Schematic representation of a prenatal MIA model. Timed pregnant mice (E9.5) were inoculated (i.n.) with influenza A/WSN/33 (H1N1) virus (5 × 103 pfu), or mock (PBS). After this manipulation, prepubertal (28 d) mice born to influenza virus-infected mothers or mock mothers received a single dose of streptomycin (20 mg), or vehicle by oral gavage. Biochemical, behavioral and 16S rRNA gene sequencing assays were carried out in adult mice.
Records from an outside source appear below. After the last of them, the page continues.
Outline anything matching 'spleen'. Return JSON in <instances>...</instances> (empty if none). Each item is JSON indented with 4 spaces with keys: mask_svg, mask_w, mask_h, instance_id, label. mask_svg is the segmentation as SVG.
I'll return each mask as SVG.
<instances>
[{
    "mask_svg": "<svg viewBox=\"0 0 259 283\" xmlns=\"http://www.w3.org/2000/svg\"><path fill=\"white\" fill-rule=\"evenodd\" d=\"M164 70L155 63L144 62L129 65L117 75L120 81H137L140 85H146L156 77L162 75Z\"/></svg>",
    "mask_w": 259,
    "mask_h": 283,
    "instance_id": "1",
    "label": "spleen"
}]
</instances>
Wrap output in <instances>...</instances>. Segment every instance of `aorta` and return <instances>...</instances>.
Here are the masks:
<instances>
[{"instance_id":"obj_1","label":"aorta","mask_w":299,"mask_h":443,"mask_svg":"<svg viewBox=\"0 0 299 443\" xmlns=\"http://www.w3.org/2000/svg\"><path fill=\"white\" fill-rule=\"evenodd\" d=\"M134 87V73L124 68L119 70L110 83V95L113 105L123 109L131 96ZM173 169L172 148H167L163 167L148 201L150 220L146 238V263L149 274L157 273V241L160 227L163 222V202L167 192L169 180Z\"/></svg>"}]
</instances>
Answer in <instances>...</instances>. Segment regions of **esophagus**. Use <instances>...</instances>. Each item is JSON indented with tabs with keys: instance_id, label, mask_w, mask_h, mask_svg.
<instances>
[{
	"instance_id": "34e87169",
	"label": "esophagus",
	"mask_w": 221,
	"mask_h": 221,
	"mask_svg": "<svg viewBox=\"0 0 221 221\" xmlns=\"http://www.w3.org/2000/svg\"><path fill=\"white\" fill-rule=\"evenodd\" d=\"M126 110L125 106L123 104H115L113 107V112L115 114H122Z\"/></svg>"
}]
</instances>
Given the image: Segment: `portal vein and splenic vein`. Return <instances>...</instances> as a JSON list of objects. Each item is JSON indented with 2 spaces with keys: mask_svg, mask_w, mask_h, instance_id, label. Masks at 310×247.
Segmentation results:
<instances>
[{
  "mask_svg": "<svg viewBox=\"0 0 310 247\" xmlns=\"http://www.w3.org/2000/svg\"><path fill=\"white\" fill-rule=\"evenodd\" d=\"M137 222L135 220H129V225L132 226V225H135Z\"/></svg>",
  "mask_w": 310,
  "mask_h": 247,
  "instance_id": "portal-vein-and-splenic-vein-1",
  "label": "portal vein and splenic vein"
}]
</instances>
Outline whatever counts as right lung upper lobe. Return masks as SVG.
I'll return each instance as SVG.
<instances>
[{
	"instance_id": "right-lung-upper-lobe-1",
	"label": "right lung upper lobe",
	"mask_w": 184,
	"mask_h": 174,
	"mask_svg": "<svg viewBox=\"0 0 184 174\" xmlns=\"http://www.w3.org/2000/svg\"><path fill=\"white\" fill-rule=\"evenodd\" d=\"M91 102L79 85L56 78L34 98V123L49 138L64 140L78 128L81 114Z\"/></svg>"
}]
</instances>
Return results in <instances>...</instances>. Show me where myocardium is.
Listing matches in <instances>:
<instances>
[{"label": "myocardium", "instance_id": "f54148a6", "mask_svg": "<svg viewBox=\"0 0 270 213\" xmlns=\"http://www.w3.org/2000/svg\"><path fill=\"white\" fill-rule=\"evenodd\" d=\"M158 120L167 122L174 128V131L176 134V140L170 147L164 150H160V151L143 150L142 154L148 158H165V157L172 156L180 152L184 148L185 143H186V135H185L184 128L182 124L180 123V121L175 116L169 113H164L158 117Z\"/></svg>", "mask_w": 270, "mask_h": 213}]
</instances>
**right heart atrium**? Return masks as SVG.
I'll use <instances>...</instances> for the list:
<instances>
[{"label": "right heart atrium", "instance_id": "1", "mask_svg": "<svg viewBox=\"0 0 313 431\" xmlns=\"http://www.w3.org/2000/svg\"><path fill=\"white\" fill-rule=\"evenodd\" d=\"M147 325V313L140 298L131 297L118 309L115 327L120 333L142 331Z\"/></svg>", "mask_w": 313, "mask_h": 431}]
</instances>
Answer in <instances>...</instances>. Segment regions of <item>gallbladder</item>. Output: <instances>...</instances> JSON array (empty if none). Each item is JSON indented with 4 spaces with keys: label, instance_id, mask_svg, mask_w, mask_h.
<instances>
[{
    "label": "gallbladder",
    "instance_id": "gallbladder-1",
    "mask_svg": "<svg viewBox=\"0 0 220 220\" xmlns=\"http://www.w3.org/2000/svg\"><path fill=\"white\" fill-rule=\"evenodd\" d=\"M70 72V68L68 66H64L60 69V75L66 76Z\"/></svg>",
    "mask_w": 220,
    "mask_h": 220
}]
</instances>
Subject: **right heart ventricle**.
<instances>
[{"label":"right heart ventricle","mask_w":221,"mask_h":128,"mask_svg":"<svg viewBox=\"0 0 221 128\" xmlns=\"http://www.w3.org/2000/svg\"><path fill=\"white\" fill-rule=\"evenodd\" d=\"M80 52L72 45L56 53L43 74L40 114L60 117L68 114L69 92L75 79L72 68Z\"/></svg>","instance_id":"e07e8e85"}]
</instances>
Prepubertal gut microbiota manipulation does not affect MIA-induced psychosis-related phenotypes later in life

Serotonergic psychedelics, such as lysergic acid diethylamide (LSD) and psilocin, induce in healthy volunteers alterations in perception and sensory processing that show certain similarities to those observed in schizophrenia patients suffering from psychotic episodes33,34. Our previous observations clearly demonstrated that head-twitch behavior represents a mouse behavioral proxy of human psychedelic drug action35,36. Using the psychedelic 5-HT2AR agonist 1-(2,5-dimethoxy-4-iodophenyl)-2-aminopropane (DOI) as a pharmacological tool, we already reported that DOI-induced head-twitch behavior was augmented in adult mice born to influenza virus-infected mothers, as compared to control adult mice born to mock-infected mothers29. Consequently, as expected, our findings here show that both head-twitch behavior induced by DOI (0.5 mg/kg) (Fig. 2A) and frontal cortex 5-HT2AR density as measured by radioligand binding assays with the 5-HT2AR antagonist [3H]ketanserin (Fig. 2B) were significantly increased in adult MIA-mice, as compared to adult mice born to mock-infected mothers.

Figure 2

Juvenile mice born to influenza virus-infected mothers (MIA) and controls (mock) received a single dose of antibiotic or vehicle via oral gavage. Head-twitch behavior (A) and [3H]ketanserin binding assays (B) were performed in adult mice. (A) Effect of injection with the psychedelic 5-HT2AR agonist DOI (0.5 mg/kg), or vehicle, on head-twitch behavior (n = 11 – 19). (B) Radioligand binding with the 5-HT2AR antagonist [3H]ketanserin (10 nM) in mouse frontal cortex membrane preparations (n = 13 – 16). Two-way ANOVA (A) F[1,53] = 27.89, p < 0.001; (B) F[1,54] = 27.07, p < 0.001). Bonferroni’s post hoc test (*p < 0.05, **p < 0.01, ***p < 0.001, n.s., not significant). Data show mean ± s.e.m.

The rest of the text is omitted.